Earlier this week, Kishida tweeted a picture of himself seated at a table wearing a suit and tie as his wife served him a meal in an apron, with the politician expressing his gratitude to her in the caption for travelling from his hometown 800km away to support him in Tokyo.
According to the newspaper, however, Kishida was criticized by a number of social media users over the photo, with them arguing that the politician's wife ended up looking like a maid or a servant in the image.
As Noriko Hama, a professor of economics at Kyoto’s Doshisha University, explained, Kishida "has been at pains to present himself as part of the more progressive element of the LDP", and this move of his "rather shatters that image".
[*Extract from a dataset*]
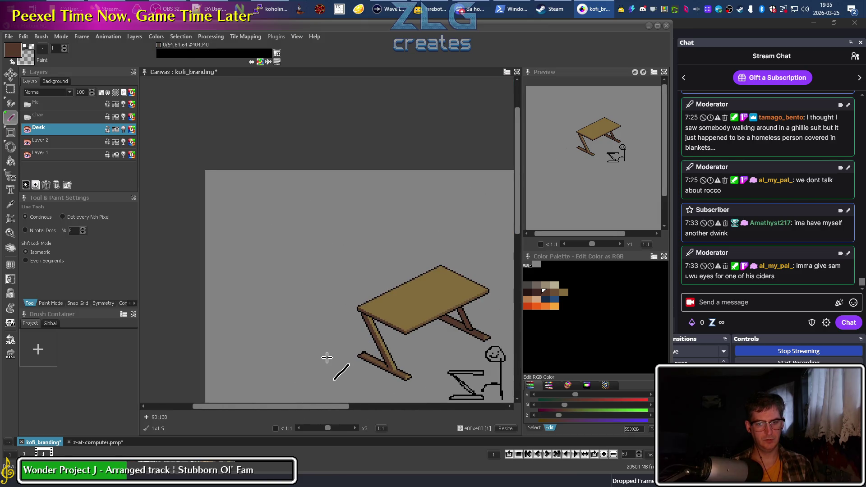
Zoom in on the front foot and select the dark brown #402722 palette colour
scroll(248, 284, "down", 3)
"It was a strange decision to post this given that he does go out of his way to portray himself as a new face for the party," she said. "But I guess this means that we are finally seeing the real person behind the mask. Masks do have a habit of slipping when the stakes are high and this is what has happened."
The professor also noted that even before the tweet in question got posted, there was “not a chance” of Kishida securing the position of the party leader for himself, as the factions within the LDP had already worked out a "back room deal" to settle the matter.
On 28 August, Japan's Prime Minister Shinzo Abe officially announced his intent to step down, citing health concerns.
The race for the position of the prime minister officially starts on 8 September and features former Defence Minister Shigeru Ishiba, former Foreign Minister Fumio Kishida, and Yoshihide Suga, the chief cabinet secretary.